WSMan Only Discovery failed for 192.168.x.x
Possible causes of this issue include:
- The Discovery Type option was set to “Only computers with an installed agent and signed certificate” and the target host has the agent installed, however the target host certificate has not been signed. In order to use the WSMan-only discovery option “Only computers with an installed agent and signed certificate”, the agent must be installed and the certificate manually signed.
- The Discovery Type option was set to “Only computers with an installed agent and signed certificate” but the target host does not have the UNIX/Linux agent currently installed.
- The Discovery Type option was set to “Only computers with an installed agent and signed certificate” but the UNIX/Linux agent is not currently running.
- The Discovery Type option was set to “Only computers with an installed agent and signed certificate” but the target host is unreachable, a network or host-based firewall is preventing connectivity or the UNIX/Linux agent is currently down.
- Manually sign the certificate.
- Verify that the UNIX/Linux agent has been installed.
- Change the option to “Discover all computers” to allow the Discovery Wizard to perform the certificate signing.
- Verify that the UNIX/Linux agent is running and that the target host is reachable.
- Verify that no network firewalls or host firewall is preventing access on TCP port 1270.
Other Errors
Please select your error
The task cannot be executed against the object(s) because the target of the task does not match any of the classes of the object
Error Description:
The task cannot be executed against the object(s) because the target of the task does not match any of the classes of the object.
Cause:
In a System Center 2012 Operations Manager management group, this can occur if the UNIX/Linux management packs imported are Operations Manager 2007 R2 versions.
Resolution:
Import the System Center 2012 versions of the UNIX/Linux operating system management packs.

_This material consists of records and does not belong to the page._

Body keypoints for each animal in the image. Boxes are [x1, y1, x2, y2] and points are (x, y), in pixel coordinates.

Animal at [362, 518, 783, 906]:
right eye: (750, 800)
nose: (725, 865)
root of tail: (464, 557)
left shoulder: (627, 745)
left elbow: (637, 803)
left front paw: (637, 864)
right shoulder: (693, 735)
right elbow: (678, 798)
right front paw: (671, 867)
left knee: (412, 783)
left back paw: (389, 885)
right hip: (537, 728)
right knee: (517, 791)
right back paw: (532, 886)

The agent is installed and the computer is already being monitored by Operations Manager
Error Description:
The agent is installed and the computer is already being monitored by Operations Manager.
Cause:
The target host has already been discovered in this Management Group
Resolution:
No action is required. Agent upgrade or migration to an alternate resource pool can be performed from the UNIX/Linux Servers view in the Administration pane of the Operations Console.
Unable to enumerate Installable agent types
Error Description:
Unable to enumerate Installable agent types. The associated resource pool may still be initializing. If you had selected a newly created resource pool, please wait a few minutes before using it.
Causes:
- The Resource Pool used in discovery is not healthy (e.g. a majority of member servers are offline).

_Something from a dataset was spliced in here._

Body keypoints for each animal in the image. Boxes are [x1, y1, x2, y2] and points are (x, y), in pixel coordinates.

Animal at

- The Resource Pool used in discovery was recently created and it has not yet fully initialized.
- If the Resource Pool used in discovery was recently created, retry the discovery after several minutes to allow the pool to initialize.
- Otherwise, check the Operations Manager Event Log on the servers that are members of the Resource Pool used for discovery for indications of the source of the problem.
Failed to find a matching supported agent instance in the imported management packs
Error Description:
Failed to find a matching supported agent instance in the imported management packs.Import the Management Pack(s) for this platform in order to discover this computer.
Possible Causes:
- The target host is running an unsupported operating system.
- The correct management pack for the target host’s operating system has not been imported.
- The correct management pack for the operating system has recently been imported but has not yet fully loaded.
- Confirm that the target host is running a supported operating system.
- Import the management pack for the target host’s operating system and version.
- If the management pack was just imported it may still be loading. Wait a few minutes and rerun discovery.